From the article: “Sorry final impressions. A restaurant should make the dessert course worth lingering over. Coconut sorbet should not smack of frozen candle wax. Crepes should not remind you of leather. Once the province of fine dining, molten chocolate cake is now so commonplace, the confection appears on the menu at fast-casual Denny’s — which (for real!) makes a superior version.”

The Red Delicious is an Apple Atrocity

Speaking of awful food that is less juicy than the review, the Red Delicious has been maligned for years, but it had been the most widely grown apple for decades – until this year. The Gala has forced it into second, with Granny Smith third, and Fuji fourth. Honey Crisp is coming up on the outside in fifth – these do sound like horse names – and is expected to reach the top three in two years. Is it possible we are becoming more interested in quality as opposed to how something might shine?
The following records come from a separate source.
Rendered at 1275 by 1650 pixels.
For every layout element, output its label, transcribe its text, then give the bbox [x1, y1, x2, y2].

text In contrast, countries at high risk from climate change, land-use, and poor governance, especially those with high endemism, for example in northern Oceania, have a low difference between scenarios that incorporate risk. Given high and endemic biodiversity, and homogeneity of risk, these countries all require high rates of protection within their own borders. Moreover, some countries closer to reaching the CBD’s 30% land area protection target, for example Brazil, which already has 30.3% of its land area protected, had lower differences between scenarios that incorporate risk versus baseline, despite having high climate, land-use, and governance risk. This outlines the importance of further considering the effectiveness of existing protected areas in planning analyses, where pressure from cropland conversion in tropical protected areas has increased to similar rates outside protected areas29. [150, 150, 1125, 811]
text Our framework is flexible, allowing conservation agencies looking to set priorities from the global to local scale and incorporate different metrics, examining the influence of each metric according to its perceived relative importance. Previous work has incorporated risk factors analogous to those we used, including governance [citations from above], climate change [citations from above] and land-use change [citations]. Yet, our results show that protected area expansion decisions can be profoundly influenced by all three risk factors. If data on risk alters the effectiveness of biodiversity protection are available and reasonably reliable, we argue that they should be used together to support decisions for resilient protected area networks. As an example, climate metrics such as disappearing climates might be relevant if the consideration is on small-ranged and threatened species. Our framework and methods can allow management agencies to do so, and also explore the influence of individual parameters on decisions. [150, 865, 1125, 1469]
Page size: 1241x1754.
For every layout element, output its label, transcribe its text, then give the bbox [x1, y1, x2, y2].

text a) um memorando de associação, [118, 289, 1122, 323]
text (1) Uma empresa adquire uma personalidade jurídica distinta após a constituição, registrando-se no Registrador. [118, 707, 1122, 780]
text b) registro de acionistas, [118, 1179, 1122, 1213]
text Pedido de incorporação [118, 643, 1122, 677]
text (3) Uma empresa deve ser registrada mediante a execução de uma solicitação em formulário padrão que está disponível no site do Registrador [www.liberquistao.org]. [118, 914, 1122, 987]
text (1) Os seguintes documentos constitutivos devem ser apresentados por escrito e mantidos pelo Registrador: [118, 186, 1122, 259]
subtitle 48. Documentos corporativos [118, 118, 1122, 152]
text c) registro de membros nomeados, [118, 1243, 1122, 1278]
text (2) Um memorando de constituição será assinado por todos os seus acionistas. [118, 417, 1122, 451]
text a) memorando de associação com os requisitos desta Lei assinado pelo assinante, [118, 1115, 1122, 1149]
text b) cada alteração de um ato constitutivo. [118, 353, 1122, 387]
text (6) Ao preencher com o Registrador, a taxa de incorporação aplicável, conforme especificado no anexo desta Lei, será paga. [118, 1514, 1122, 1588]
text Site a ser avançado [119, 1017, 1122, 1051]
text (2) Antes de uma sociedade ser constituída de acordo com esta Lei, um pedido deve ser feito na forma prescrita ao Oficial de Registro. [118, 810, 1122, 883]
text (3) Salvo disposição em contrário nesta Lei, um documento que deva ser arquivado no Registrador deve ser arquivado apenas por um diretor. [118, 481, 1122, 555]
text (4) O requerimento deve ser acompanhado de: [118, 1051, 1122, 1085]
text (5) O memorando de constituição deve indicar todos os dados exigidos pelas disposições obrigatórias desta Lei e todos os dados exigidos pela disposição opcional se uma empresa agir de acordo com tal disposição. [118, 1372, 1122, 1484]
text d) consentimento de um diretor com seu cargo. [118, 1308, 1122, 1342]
From the article: “Almost everyone agrees: The Red Delicious is a crime against the apple. The fruit makes for a joyless snack, despite the false promise of its name, with a bitter skin that gives way to crumbling, mealy flesh. The Red Delicious is a bit like a Styrofoam prop: It looks picturesque, but really has no business in the mouth. Maybe that’s why the New York Apple Association suggests people use their Red Delicious in holiday wreaths and centerpieces. They sure look nice, but they taste like inanimate objects.”

How Religion Shapes the Way People Approach Medicine

More than 30 states have given exemptions from child abuse and neglect laws for parents who withhold medical care for children due to religious beliefs. Now, some medical schools are finding ways to teach students about religion and the role it plays in interactions between parents and physicians.

From the article: “If you put eternal damnation against taking a flu shot, probably the flu shot’s going to lose.”